Healthscope succumbed to a toxic mix of debt, long-term trends and short-term shocks. But its crisis highlights broader issues.

Last year, the federal Department of Health’s private hospital “health check” found that average EBITDA margins had fallen sharply since 2018-19 among the operators that opened their books.

Many invested in expansion, particularly in cities, just as day surgery was taking off. Without lucrative overnight room charges, some of those investments don’t stack up. By one estimate, only 64 per cent of beds are being used.

Then along came pandemic disruptions, workforce shortages and surging wage bills that further squeezed margins.

All this has played out amid a bitter stand-off between private health insurers and the hospitals they pay. Funds want lower prices, hospitals say they are already underpaid, and contracts have been torn up.

Policy shouldn’t be written for outliers, and the federal government has rightly ruled out a bailout for Healthscope. But the health of private health is a matter of public interest.

There’s not much evidence that private hospitals take the pressure off public hospitals, as is often claimed. And there is evidence that they are less efficient than their public counterparts, with patients staying longer and getting more low-value care.

But private hospitals play a big role. They deliver about four in 10 hospital stays, and seven in 10 elective surgeries, and many patients value the services and choice they offer. Sudden, widespread closures or upheavals in the sector could be very disruptive.

The government tips in $7.3bn a year in subsidies for private health insurance, and strongarms middle and higher-income people into taking it up by taxing them if they don’t. Those are good reasons to ensure taxpayers, as well as consumers, are getting a good deal.

Instead of yet more subsidies, or a sharp rise in premiums for patients, the best path to viability is value. The key is changing how insurers and patients pay for care.

First, insurers should adopt a minimum “efficient price” for private hospital episodes, much as governments do in the public system. Prices published by the Independent Health and Aged Care Pricing Authority would be a consistent floor for insurers, ending the blame game about what care costs, while encouraging efficiency.
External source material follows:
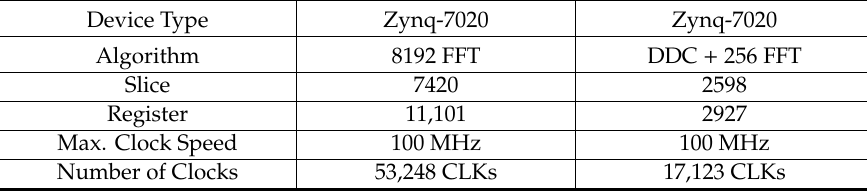
Table 1. FPGA synthesis result before and after applying DDC.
Grattan Institute modelling suggests this alone could strip out waste and trim premiums by about 5 per cent.

Second, insurers should be allowed to refuse to pay for low-value or unsafe care. Today they must pay even when the evidence shows no clinical benefit. Giving insurers the right to say no – once the Australian Commission on Safety and Quality in Health Care rules on the evidence – could save at least $1bn a year and push providers to lift quality.
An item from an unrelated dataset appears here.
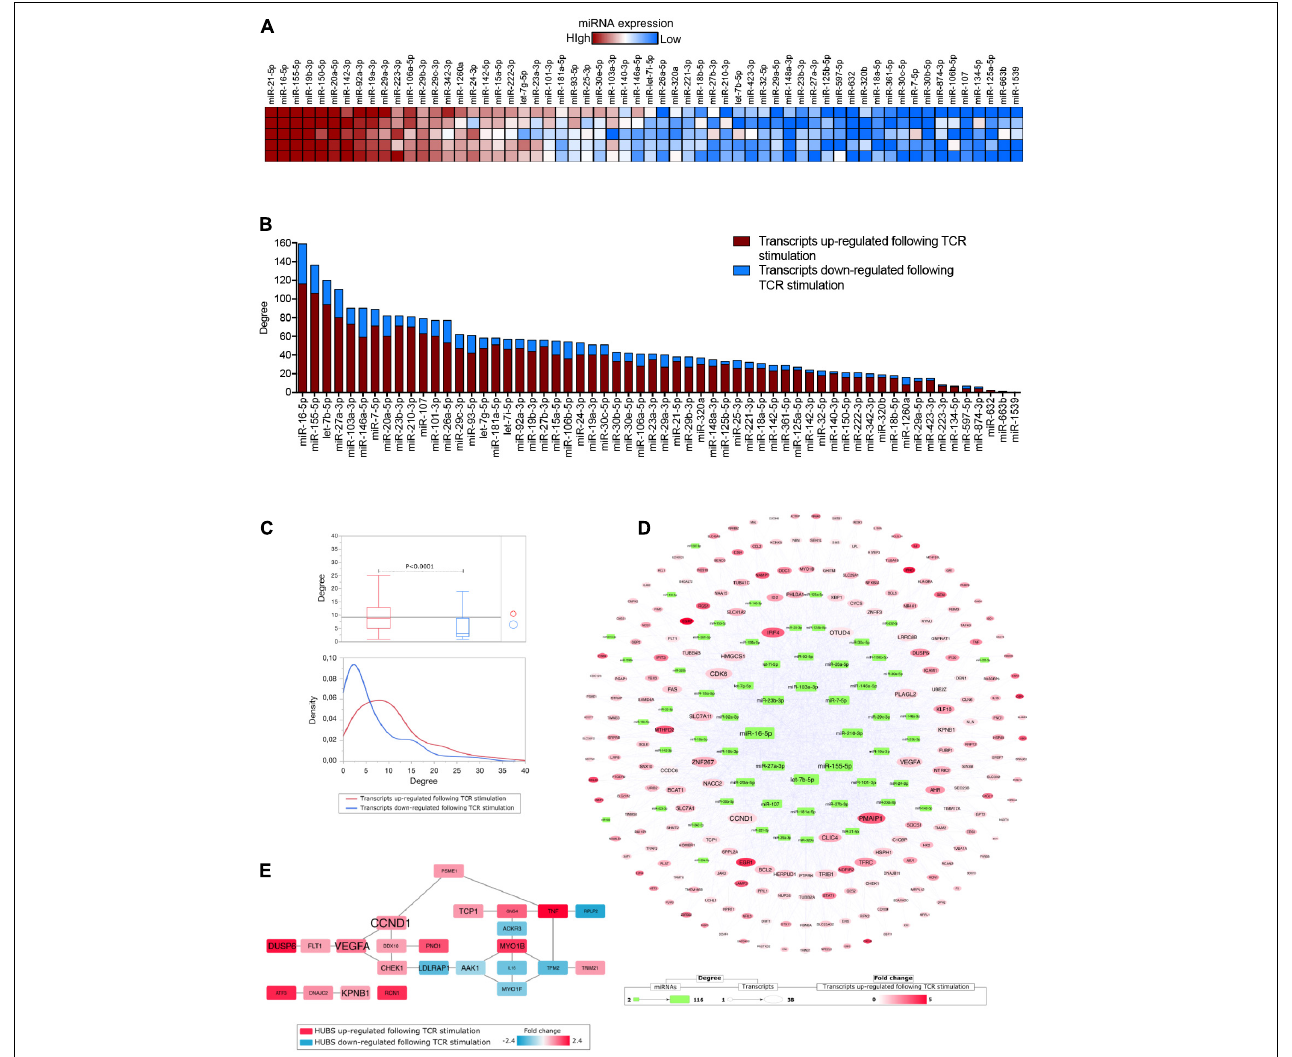
FIGURE 1 | (A) Heatmap showing miRNA expression ( n = 60) in extracellular vesicles released by in vitro TCR-stimulated Tconv cells (isolated from five healthy donors). Each molecule was normalized by miRNA global mean and ranked based on relative mean expression value from the most to the least expressed. (B) Bar histogram showing the number of miRNA targets (among those transcripts either upregulated, red, or downregulated, blue, following TCR stimulation) for each of the 60 detectable Tconv-derived EV-miRNAs, ranked based on target total number. (C) Box plots comparing the number of miRNA–target interactions (degree, upper panel) and density distribution of the interactions (lower panel) distinguishing the transcripts (targets) for being either upregulated (red) or downregulated (blue) following TCR stimulation (Student’s t -test, p < 0.0001). (D) MiRNAs–targets network reconstructed considering only transcripts upregulated following TCR stimulation. (E) Protein–protein interaction HUBS selected by considering Betweenness, Bridging, and Centroid centralities; the gene name size is proportional to the number of miRNAs targeting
These rules could be even more important if private equity plays a bigger role in the sector in the future, as private equity funds have a chequered record on quality and safety.

One US study of 50 hospitals found that hospital-acquired complications increased after private equity took over. Here in Australia, the NSW Auditor-General found a Healthscope-run hospital in Sydney had high rates of some complications, and had failed to address known safety risks. A review of a toddler’s death at the same hospital found several serious mistakes during his care.

Third, patients should receive a single, bundled bill that covers the surgeon, anaesthetist, prosthesis, imaging and rehabilitation. It’s hard for consumers to shop around for healthcare, particularly when they might face half-adozen different bills for a single episode of care. Hospitals are in a much better position than households to hash out who gets what.

These reforms would give hospitals, insurers and patients price certainty, put downward pressure on premiums, and make private cover more attractive. They don’t require a payout from Canberra, just the political will to stare down both sides of the private-health blame game.

This would be the reboot the system needs: lower premiums, fewer bill shocks, and a clear incentive for hospitals to reinvent themselves for an era in which most surgery is same-day, and much rehabilitation happens at home. 

That way, if another private-equity giant looks at Australian hospitals, it will have to factor in value for patients as well as investors.